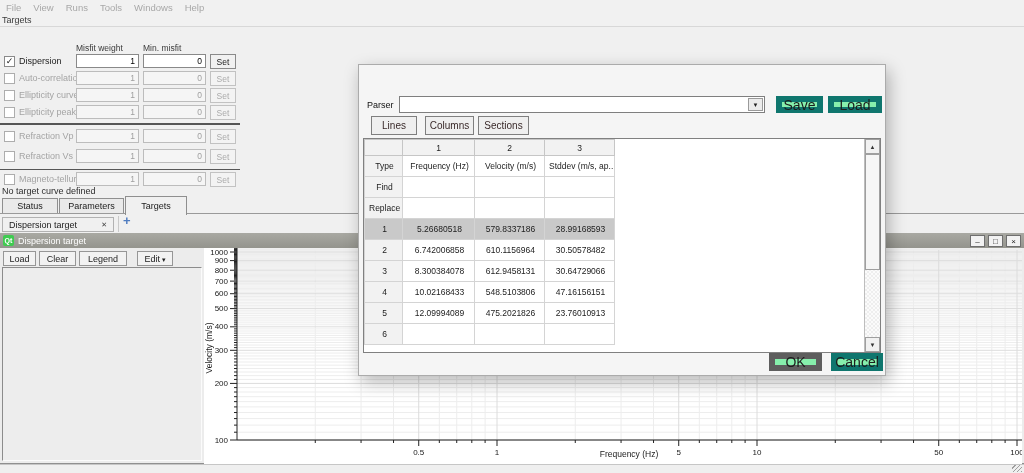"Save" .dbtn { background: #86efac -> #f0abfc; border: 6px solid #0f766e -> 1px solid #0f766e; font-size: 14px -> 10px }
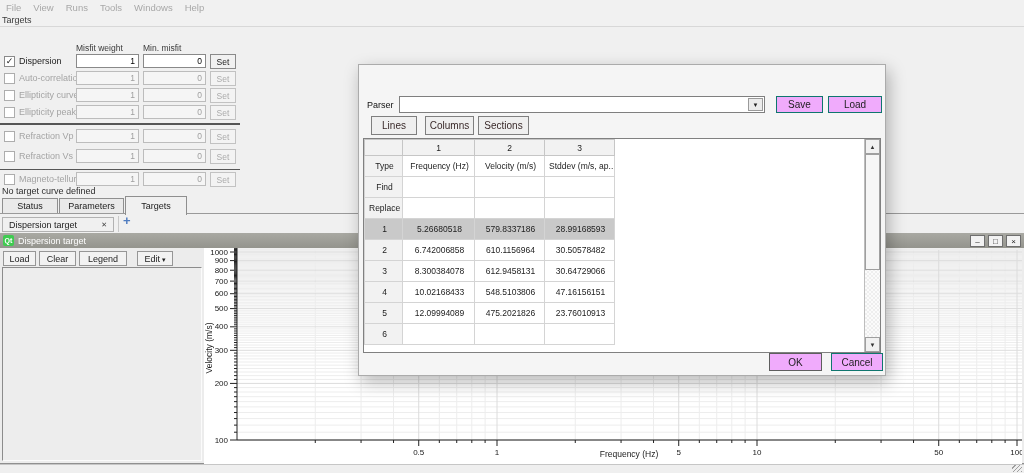"Factor" tr { html: none -> <tr> <th>Factor</th> <td>1</td> <td>1</td> <td>1</td> </tr> }
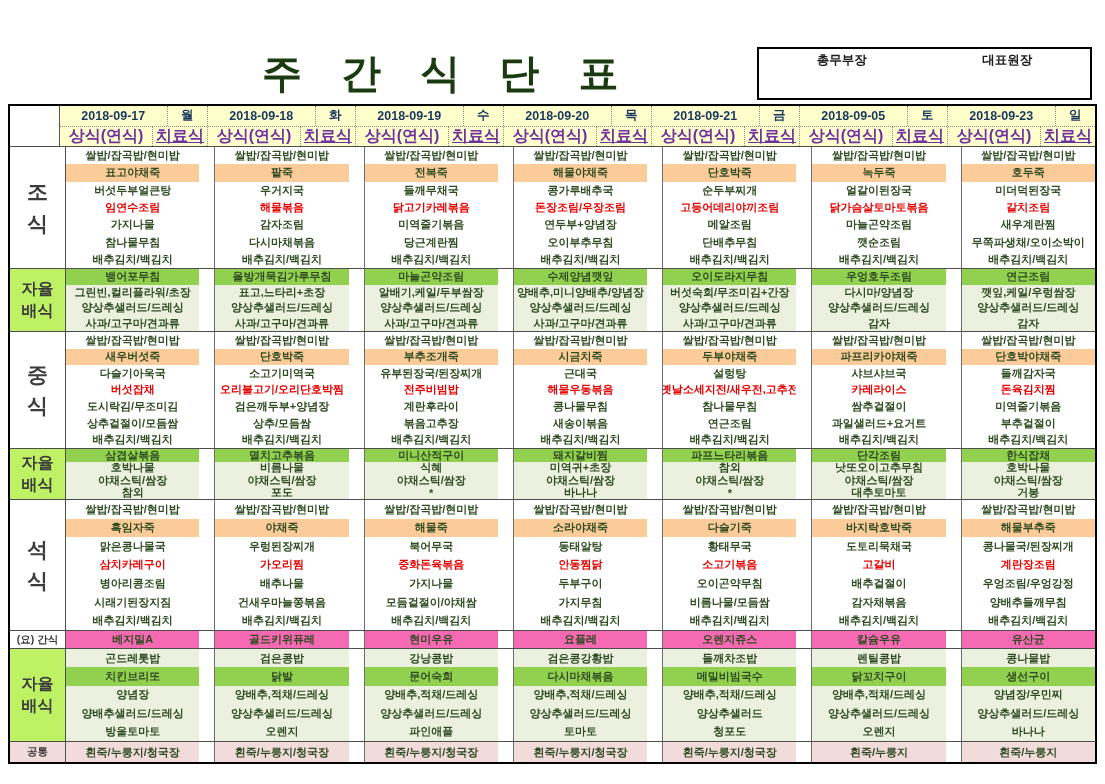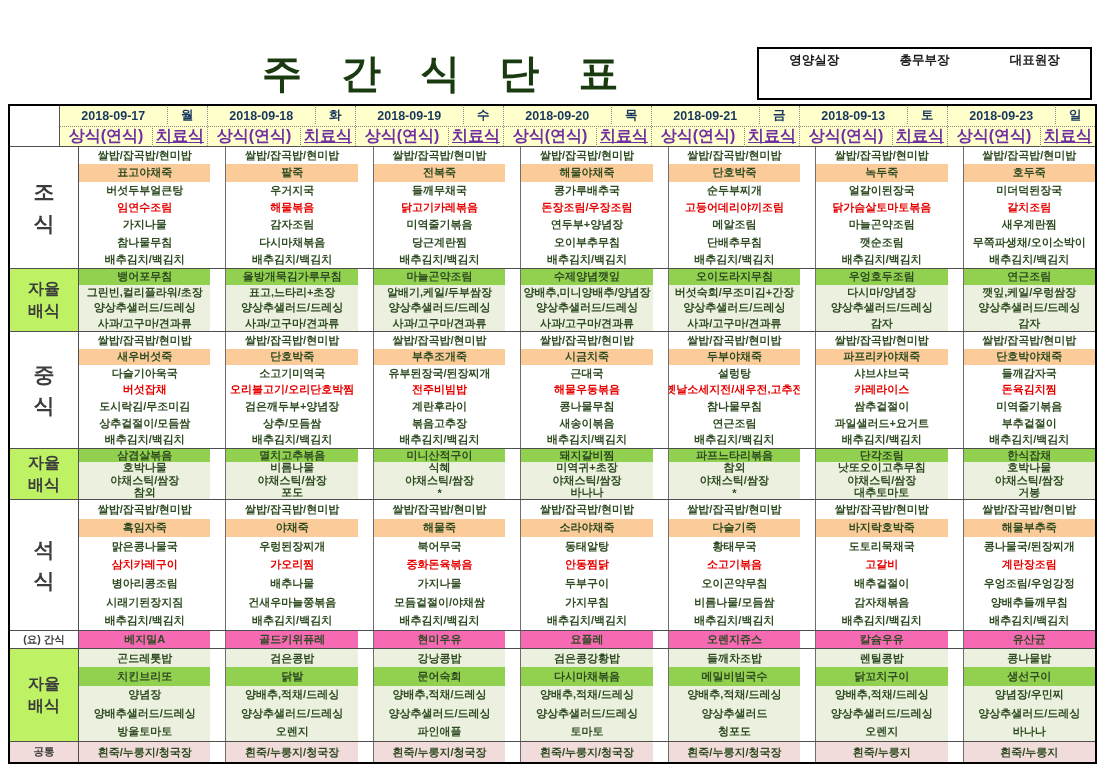"영양실장" div.apcell { html: <div>영양실장</div> -> none }
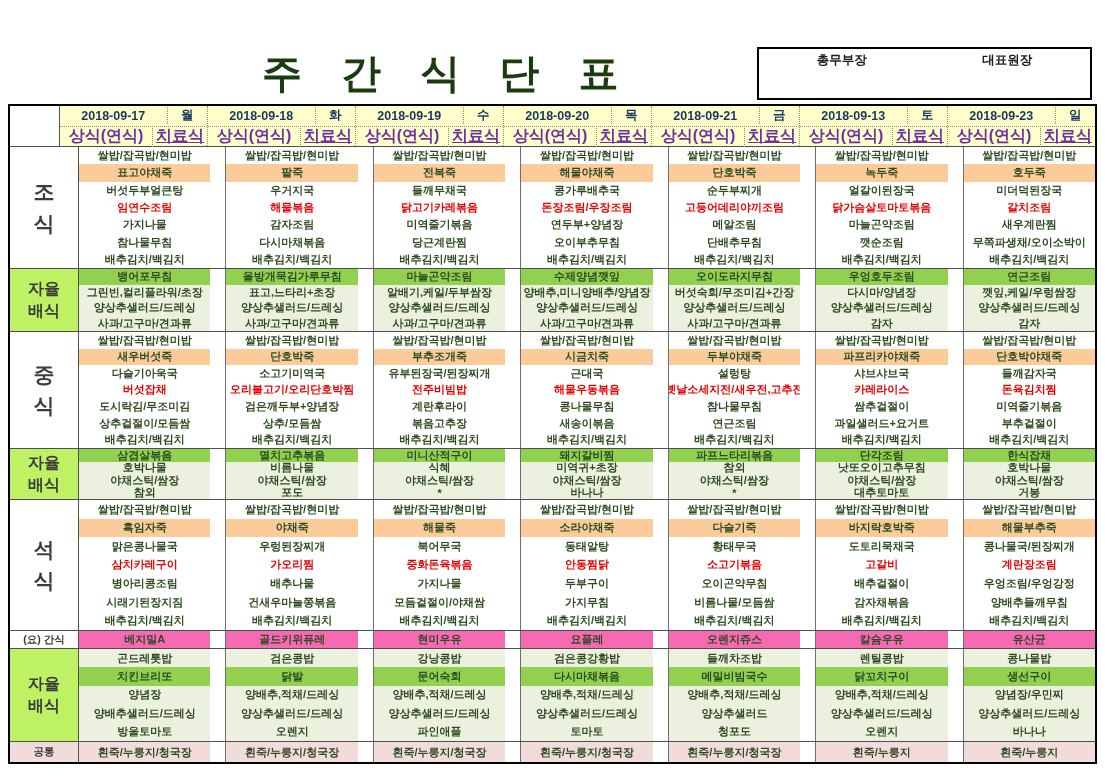"2018-09-17" .hrow { align-items: center -> none }
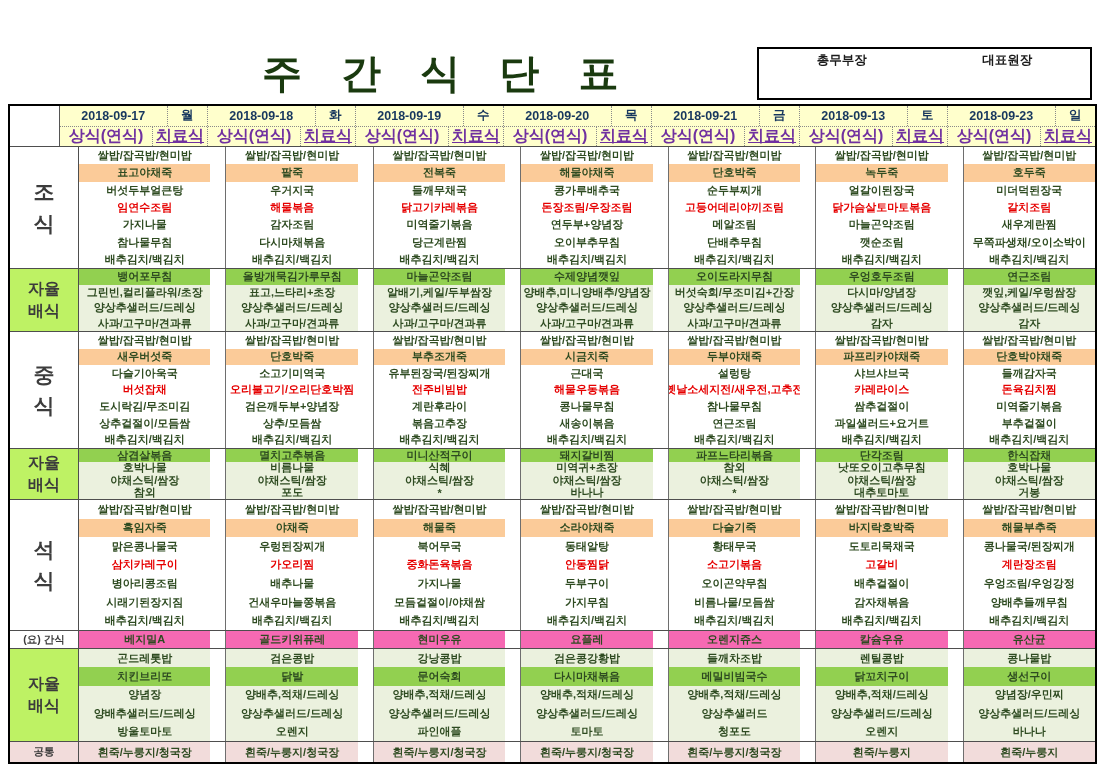"2018-09-13" div.hdate { text: 2018-09-13 -> 2018-09-05 }
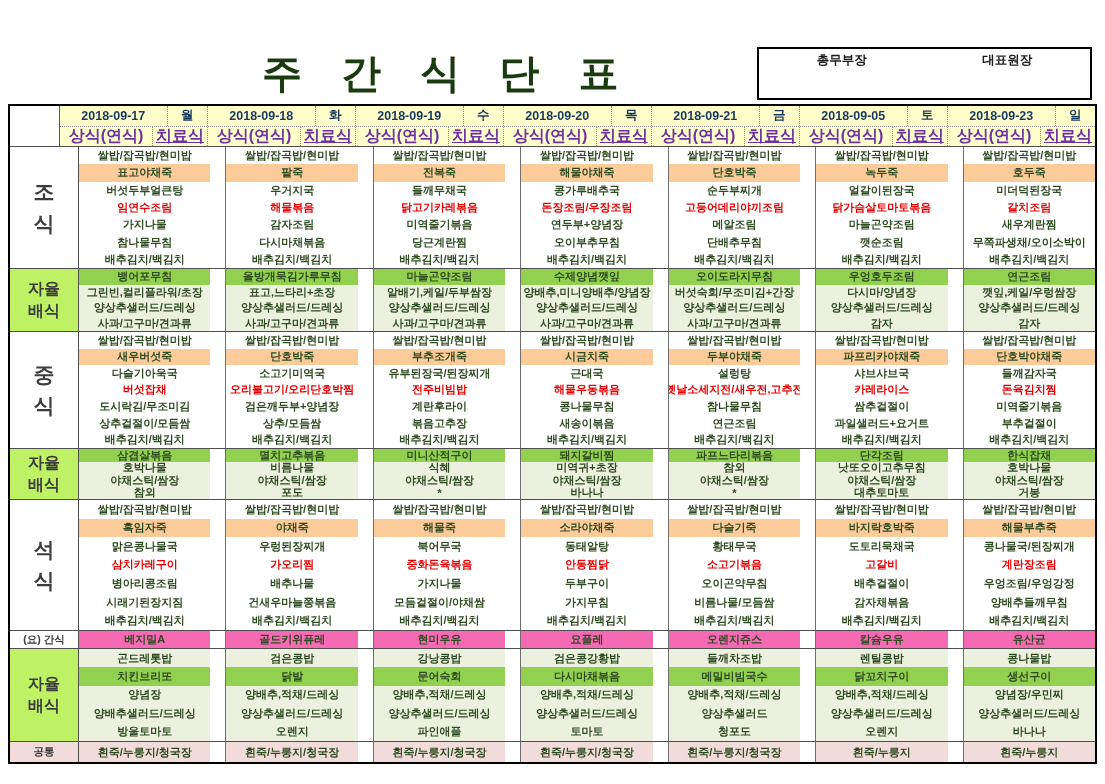"조식" .lbl { width: 69px -> 56px }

--------------------------------------------------

■ REQUEST
Go to the line containing "html: <div>영양실장</div> ->", then write out word for word every line from there to the end of the listing. Keep both end lines and drop the pictures.

■ ANSWER SPACE
"영양실장" div.apcell { html: <div>영양실장</div> -> none }
"2018-09-17" .hrow { align-items: center -> none }
"2018-09-13" div.hdate { text: 2018-09-13 -> 2018-09-05 }
"조식" .lbl { width: 69px -> 56px }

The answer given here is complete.